#### AVAILABLE RECORDS ####

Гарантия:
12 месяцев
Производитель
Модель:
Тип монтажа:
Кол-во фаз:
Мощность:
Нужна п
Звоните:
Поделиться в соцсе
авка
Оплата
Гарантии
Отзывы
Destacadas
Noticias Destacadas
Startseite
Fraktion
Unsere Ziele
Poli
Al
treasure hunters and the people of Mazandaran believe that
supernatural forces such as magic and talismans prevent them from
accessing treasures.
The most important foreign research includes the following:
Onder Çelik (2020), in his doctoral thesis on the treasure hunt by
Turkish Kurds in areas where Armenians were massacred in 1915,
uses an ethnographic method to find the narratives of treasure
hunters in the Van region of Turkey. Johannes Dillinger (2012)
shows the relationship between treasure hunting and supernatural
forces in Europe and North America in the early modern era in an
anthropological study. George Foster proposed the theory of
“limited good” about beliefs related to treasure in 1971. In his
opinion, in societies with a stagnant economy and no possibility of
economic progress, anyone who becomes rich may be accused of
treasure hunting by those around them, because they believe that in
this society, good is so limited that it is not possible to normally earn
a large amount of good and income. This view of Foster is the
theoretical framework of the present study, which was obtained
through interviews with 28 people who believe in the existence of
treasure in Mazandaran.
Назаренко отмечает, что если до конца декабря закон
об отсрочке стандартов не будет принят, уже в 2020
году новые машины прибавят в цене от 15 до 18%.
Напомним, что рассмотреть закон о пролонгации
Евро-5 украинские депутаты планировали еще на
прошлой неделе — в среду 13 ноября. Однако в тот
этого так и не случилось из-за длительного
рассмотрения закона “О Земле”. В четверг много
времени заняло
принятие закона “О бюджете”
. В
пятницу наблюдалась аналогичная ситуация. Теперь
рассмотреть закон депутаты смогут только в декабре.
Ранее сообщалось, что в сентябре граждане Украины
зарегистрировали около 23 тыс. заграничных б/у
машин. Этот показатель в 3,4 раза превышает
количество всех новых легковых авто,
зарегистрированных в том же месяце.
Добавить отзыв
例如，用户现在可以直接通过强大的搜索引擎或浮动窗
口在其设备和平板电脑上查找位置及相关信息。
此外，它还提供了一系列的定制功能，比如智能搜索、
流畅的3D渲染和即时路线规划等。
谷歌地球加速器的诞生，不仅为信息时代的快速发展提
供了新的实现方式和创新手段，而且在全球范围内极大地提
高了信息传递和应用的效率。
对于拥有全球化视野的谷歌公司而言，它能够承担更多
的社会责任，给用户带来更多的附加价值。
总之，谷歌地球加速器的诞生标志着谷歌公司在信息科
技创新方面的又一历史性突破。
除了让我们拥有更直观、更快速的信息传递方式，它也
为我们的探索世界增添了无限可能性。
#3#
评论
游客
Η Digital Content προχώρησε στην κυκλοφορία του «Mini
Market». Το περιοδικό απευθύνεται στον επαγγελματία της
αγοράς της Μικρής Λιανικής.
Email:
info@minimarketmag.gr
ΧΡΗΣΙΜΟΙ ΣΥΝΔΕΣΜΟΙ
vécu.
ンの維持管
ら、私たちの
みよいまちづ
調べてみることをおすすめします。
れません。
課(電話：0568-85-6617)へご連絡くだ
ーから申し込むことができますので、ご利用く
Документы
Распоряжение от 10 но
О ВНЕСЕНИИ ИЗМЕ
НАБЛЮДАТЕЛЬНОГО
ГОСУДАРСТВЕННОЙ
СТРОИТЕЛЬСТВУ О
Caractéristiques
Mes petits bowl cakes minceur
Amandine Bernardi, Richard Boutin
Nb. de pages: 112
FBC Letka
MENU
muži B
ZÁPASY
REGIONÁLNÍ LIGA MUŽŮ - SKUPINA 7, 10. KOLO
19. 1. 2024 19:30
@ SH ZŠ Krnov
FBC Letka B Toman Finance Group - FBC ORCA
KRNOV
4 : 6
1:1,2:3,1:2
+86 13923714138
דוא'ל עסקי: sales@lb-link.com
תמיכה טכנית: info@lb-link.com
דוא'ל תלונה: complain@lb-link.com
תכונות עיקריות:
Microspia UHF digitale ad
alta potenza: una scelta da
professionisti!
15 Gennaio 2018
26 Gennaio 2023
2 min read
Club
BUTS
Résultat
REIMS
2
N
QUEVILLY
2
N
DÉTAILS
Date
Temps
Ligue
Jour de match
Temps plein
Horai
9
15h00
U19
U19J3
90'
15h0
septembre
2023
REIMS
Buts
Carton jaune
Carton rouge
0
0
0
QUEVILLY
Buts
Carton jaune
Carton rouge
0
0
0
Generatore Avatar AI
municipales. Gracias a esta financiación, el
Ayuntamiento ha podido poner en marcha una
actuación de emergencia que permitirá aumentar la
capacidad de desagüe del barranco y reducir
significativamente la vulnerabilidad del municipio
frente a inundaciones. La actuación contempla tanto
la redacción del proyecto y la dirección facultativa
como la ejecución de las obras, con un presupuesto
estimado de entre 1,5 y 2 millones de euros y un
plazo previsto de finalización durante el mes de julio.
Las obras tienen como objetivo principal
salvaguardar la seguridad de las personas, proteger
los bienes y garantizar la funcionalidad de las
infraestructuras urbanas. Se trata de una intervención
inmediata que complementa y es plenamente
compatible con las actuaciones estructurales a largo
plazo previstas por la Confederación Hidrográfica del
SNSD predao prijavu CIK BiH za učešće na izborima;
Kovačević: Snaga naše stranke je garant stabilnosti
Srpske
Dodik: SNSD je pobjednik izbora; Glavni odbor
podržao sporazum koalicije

####

**WHAT NEEDS TO BE DONE**
Your answer should be the lines above, from the line containing "Jour de match" up to and including the line containing "frente a inundaciones.", reproduced exactly and with nothing else.

**EXPECTED ANSWER**
Jour de match
Temps plein
Horai
9
15h00
U19
U19J3
90'
15h0
septembre
2023
REIMS
Buts
Carton jaune
Carton rouge
0
0
0
QUEVILLY
Buts
Carton jaune
Carton rouge
0
0
0
Generatore Avatar AI
municipales. Gracias a esta financiación, el
Ayuntamiento ha podido poner en marcha una
actuación de emergencia que permitirá aumentar la
capacidad de desagüe del barranco y reducir
significativamente la vulnerabilidad del municipio
frente a inundaciones. La actuación contempla tanto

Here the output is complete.